Our shelter population in the state continued to swell, fatigue was setting in on the caregivers (medical and mental health personnel). We now needed to periodically check out the caregivers. Now we realized that the comfort of instant communication and computer access we had become so dependent on was now a very fragile system. We knew the lists of people searching for loved ones and where they were being sent was going to be critical for case management in the future. The major social service and medical delivery system in the state was in the impacted area. For instance, in the New Orleans area they had six methadone clinics. Baton Rouge has one. Many of the patients coming through the MASH type unit had been off of major psychotropic medication and under a great deal of stress. Concerns were mounting daily. Also emerging was the ever-increasing number of children who were separated from their parents and caregivers or children who were with caregivers who were now too ill to take care of them. The potential for a bulging foster care population became apparent (not just in Louisiana but even in the states where the families were being evacuated).

September 3, 2005

Could it just be Saturday? This is just the fifth day since the storm struck and we do not see much improvement except the volume of patients coming in seem to be leveling off as some are now being diverted to other states before coming to the LSU MASH type operation. We continue to provide the same services; however, we are now primarily relocating evacuees to other states. Primary site is Texas (thank God for Texas). My greatest success today was connecting a frail woman with congestive heart failure with her daughter (who herself was staying with friends as her home was flooded). I was lucky and located a nursing facility close to her daughter who was going to travel the next day to the facility to see her mother. That telephone reunion I will cherish for my entire life.

Calls from social workers from throughout the country continue to pour in. I direct them to the American Red Cross. I have also urged them to realize that this is a disaster that will not be of short duration. The re-located, newly homeless, the ill, the unemployed, the separated families, and the trauma will be with many of us for months and years to come.
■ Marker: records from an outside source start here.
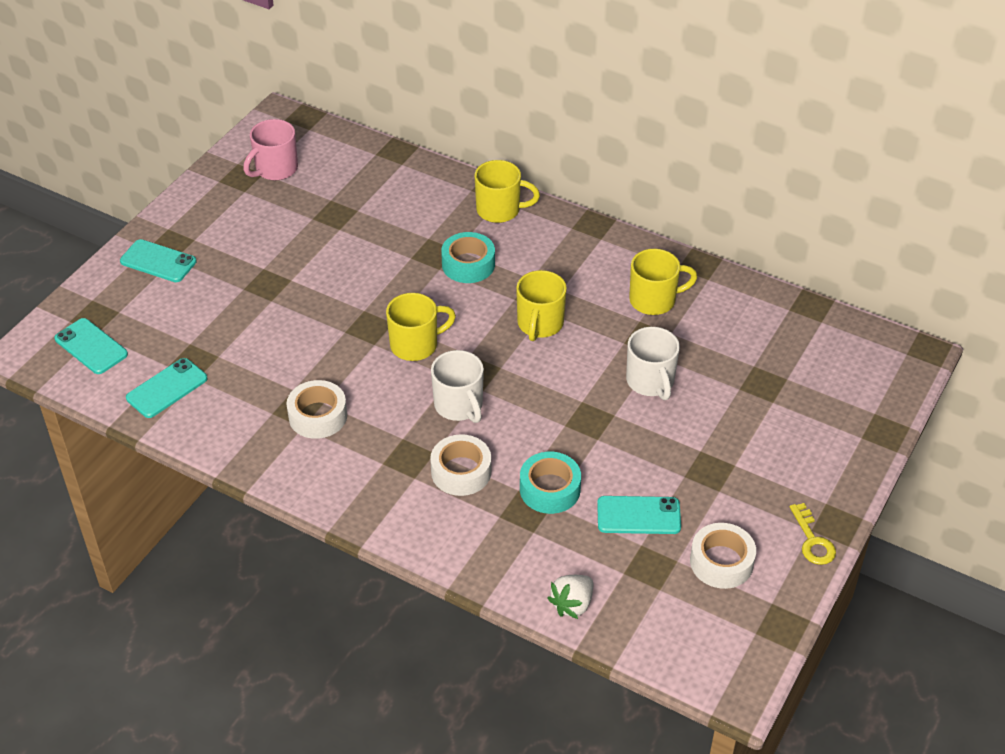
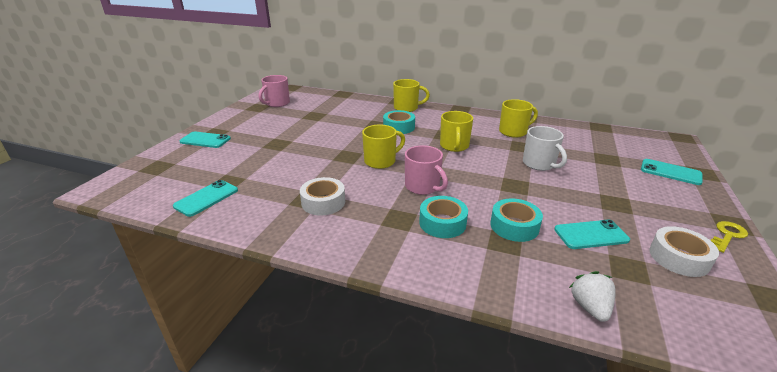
camera: 10 degrees left, 15 degrees down
turquoise phone [54,318,128,374] -> turquoise phone moved to [641,159,703,185]
white tape [430,434,491,496] -> turquoise tape [419,196,468,238]
white mug [431,350,484,423] -> pink mug [405,145,448,195]
white strawberry [547,575,593,619] -> white strawberry turned 150 degrees clockwise [569,271,616,322]
yellow key [790,503,836,565] -> yellow key turned 105 degrees counterclockwise [711,221,748,253]

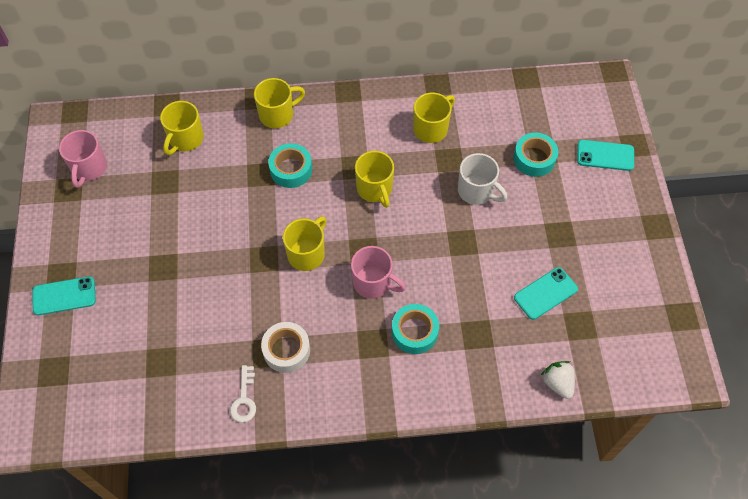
camera: 25 degrees left, 30 degrees up
turquoise phone [173,180,238,217] -> none
turquoise tape [490,199,543,242] -> turquoise tape moved to [513,133,558,177]
white tape [649,226,719,277] -> none
yellow key [711,221,748,253] -> none
none -> yellow mug [160,101,204,155]
none -> white key [230,365,256,423]

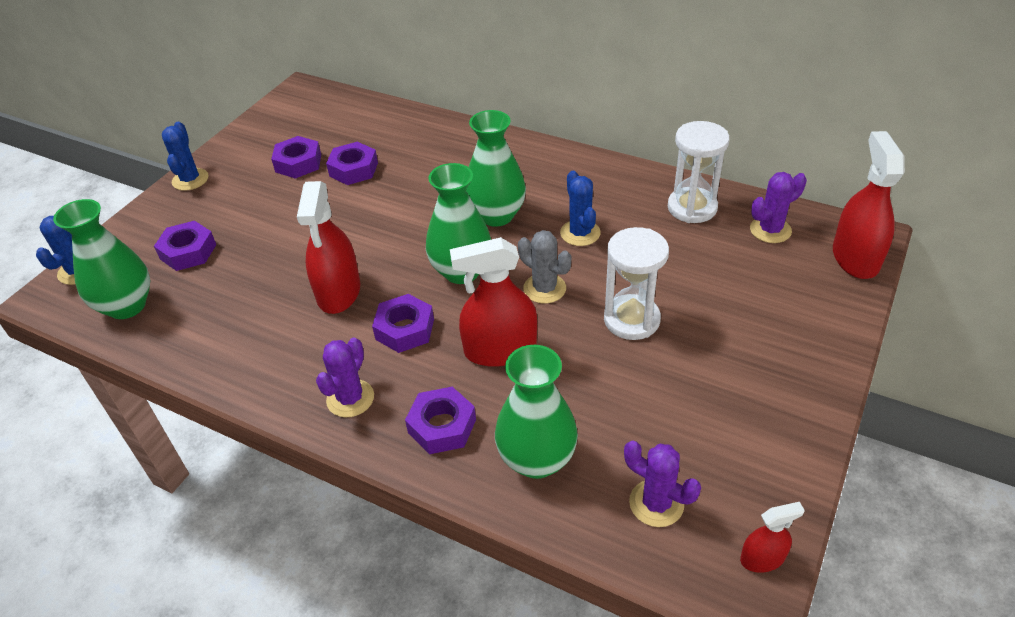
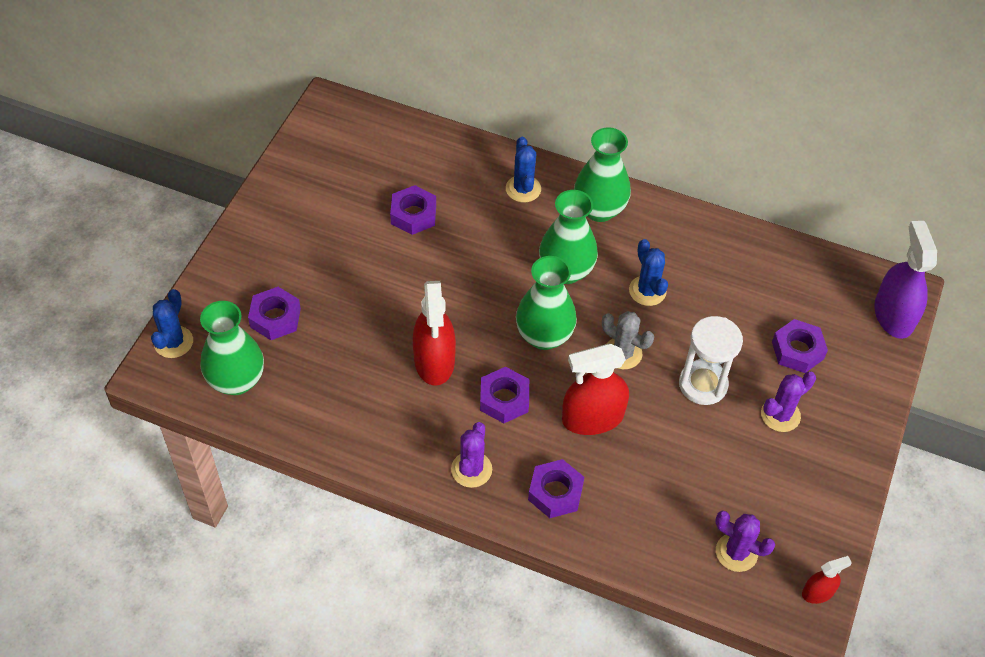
camera: 10 degrees left, 10 degrees up
blue cactus [162,122,208,191] -> blue cactus moved to [506,137,541,202]
purple nut [271,136,321,179] -> purple nut moved to [772,319,828,373]
green vase [495,345,578,479] -> green vase moved to [574,127,631,222]
white hourglass [668,121,730,223] -> none
purple cactus [750,172,807,243] -> purple cactus moved to [761,372,816,432]
red spray bottle [833,131,905,279] -> purple spray bottle [874,221,937,339]

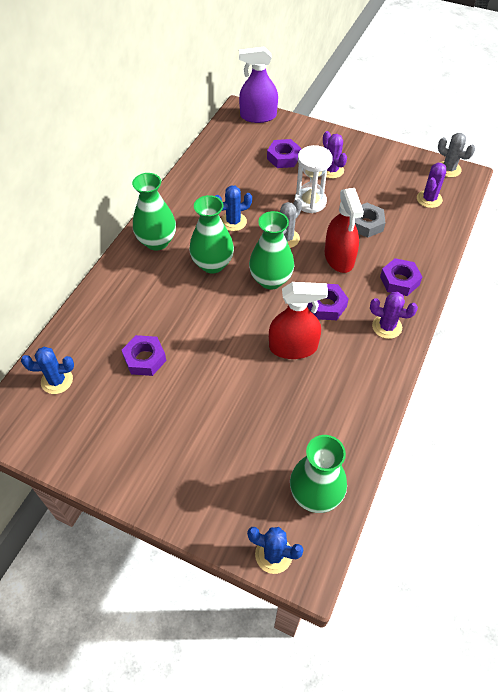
camera: 85 degrees left, 0 degrees up
purple nut [248,287,301,340] -> none
blue cactus [506,137,541,202] -> blue cactus moved to [21,347,74,394]
red spray bottle [802,556,852,604] -> grey cactus [438,133,475,177]
none -> grey nut [355,203,386,238]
We will desperately need them later. I am proud that I am a social worker. What a great profession.

September 4, 2005

We are beginning to see the impact of the increased involvement of the federal government. More and more have been evacuated from New Orleans. The lesser know affected areas are now coming into focus. The nation catches its breath and realizes the impact that this storm will have on the entire country. We who are in the heart of the disaster can only look to the next sound of a helicopter.

We are now deploying volunteer social workers to the hospitals to help provide support to those who have flooded our facilities. Their needs are so great that the social work staff in the hospitals need additional support. We continue to see displaced children that need intervention. The profession is everywhere. We get messages from organizations that have systems that are up and running. Staff in the Louisiana Chapter has maintained contact through the use of Blackberries.

September 5, 2005

It’s Labor Day in the rest of the country and we are still in crisis intervention mode. Shelter staff and hospital staff that were still in New Orleans have now been evacuated and need Critical Incident Stress Management. We will continue to see the need to provide social work intervention. Case management services will be needed to help displaced individuals and families.

We will be bringing the office back up on Tuesday. There are coordinating meetings scheduled for mental health and nonprofit providers to develop future plans.